Just Think Positive
How many of us have heard the phrase "look on the bright side" or "find the silver lining" or "glass half full?" How often have we been discouraged from sharing sadness or other tough emotions, for fear of "bringing down the mood" or "burdening others?" I cannot count the number of times I've had clients say "I just need to think more positively."
These messages are often well-meaning efforts to help us lift our mood by focusing on the positive. They're often offered by supportive friends and family and encouraged through the media. It's also true that cultivating the positive aspects of our lives can in fact lead to a greater sense of wellness, as shown in the research on Positive Psychology.
However, this emphasis on the positive can sometimes backfire when misused or overused. As Dr. Russ Harris describes in his book The Happiness Trap, it is unrealistic to expect the emotion of happiness to be present at all times. It can lead to concerns there is something wrong with us when we inevitably fail this expectation. The reality is, humans experience a full range of emotions and to expect otherwise leads to a great deal of work trying to maintain that happiness, which often pulls our energy away from other valuable aspects of our lives.
As previously stated, research has shown there is value in cultivating positive experiences and thought patterns. However, there is a distinction between this approach, and consistently forcing optimism and denying negative aspects of our lives. Negative emotions can after all be helpful signals, indicating we should probably make a change. Consistently denying these harder emotions often leads to them showing up in unexpected and ineffective ways later on anyways. Trying to replace a negative thought with a positive one may lead to us feeling like we're simply fooling ourselves, particularly when we don't truly believe the positive thought we're practicing.
An alternative approach would be to work with our thoughts, emotions, and behaviours differently.
When we look at our thoughts on a situation, we can consider both the negative and positive perspectives with evidence, so we land somewhere closer to the realistic middle (CBT). Or alternatively we could simply notice the perspective we have without buying into it (ACT). With either approach, when we're living with some unhelpful brown-coloured glasses on, we
can replace them - not with the unrealistic rose-coloured glasses, but with clear ones.

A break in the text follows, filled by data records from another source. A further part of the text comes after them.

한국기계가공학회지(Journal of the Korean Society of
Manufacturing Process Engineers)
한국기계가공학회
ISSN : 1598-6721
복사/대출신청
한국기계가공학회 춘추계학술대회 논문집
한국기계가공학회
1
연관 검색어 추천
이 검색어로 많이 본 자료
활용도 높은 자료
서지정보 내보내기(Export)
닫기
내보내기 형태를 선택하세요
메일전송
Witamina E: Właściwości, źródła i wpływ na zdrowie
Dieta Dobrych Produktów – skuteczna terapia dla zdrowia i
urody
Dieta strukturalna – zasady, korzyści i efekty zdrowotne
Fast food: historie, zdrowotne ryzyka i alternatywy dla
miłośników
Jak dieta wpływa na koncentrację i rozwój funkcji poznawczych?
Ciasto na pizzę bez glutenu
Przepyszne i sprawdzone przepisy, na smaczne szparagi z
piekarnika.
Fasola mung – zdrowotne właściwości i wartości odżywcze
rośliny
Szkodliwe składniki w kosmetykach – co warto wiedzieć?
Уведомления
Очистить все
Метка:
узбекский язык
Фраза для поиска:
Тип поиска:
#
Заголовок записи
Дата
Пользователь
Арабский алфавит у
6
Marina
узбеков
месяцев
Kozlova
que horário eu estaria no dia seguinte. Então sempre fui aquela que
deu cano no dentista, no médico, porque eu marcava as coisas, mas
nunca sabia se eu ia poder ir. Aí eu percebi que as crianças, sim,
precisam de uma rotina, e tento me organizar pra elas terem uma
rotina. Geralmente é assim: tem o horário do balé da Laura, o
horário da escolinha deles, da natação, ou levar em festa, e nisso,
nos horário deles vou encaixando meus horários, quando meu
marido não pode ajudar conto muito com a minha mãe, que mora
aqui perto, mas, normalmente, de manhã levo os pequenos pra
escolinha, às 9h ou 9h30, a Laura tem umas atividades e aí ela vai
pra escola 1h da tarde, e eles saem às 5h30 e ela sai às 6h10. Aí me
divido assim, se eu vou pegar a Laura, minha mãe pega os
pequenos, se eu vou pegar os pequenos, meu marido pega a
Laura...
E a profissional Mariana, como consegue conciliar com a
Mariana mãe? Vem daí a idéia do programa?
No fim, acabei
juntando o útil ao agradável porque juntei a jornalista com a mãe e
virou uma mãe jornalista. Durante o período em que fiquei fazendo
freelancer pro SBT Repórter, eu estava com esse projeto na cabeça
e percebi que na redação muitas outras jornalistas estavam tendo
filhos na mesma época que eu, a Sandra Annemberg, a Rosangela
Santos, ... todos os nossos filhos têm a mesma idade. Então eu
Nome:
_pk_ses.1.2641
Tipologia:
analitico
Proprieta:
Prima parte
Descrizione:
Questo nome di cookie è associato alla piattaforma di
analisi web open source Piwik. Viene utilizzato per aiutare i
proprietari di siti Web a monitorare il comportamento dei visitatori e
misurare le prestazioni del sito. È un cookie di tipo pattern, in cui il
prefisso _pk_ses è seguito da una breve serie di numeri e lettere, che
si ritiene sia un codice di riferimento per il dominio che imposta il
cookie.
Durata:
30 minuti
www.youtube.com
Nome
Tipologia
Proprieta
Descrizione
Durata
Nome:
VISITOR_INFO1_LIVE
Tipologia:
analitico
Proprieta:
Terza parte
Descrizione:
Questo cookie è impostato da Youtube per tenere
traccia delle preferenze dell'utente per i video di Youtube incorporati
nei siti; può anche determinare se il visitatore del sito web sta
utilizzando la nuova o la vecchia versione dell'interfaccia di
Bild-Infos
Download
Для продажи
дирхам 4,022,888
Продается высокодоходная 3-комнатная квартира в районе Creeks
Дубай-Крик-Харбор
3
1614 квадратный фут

Sometimes, the clear-coloured glasses do in fact lead to a shift towards positive emotions, as our understanding of our situation really has changed and our emotions are responding accordingly. But if - with those clear coloured glasses on - we continue to experience a hard emotion about our situation, that might be a call to make a change in our lives. Rather than ignore or reject these emotions, it can be helpful to acknowledge and offer ourselves compassion when they arise. To validate they are there and allow them the space to exist
can give us valuable information on what to do next to address the situation.
We can simultaneously work to incorporate positive aspects into our lives when we can, by such practices as using a gratitude journal, pursuing meaningful and productive activities regularly, and cultivating meaningful relationships. Despite all I've written above, there is certainly something to be said about intentionally cultivating meaningful and enjoyable experiences into our daily lives. You might even find your perspectives, emotions, and behaviours naturally shift towards the more optimistic side of the spectrum, and so long as that is serving you and you are not denying your other emotions when they arise, you'll likely find that's all for the better!
In summary, we don't have to force ourselves to think positively in order to make changes to our daily experiences. We can simultaneously practice managing our thoughts more effectively, accept hard emotions when they show up, and practice cultivating the positive aspects of life.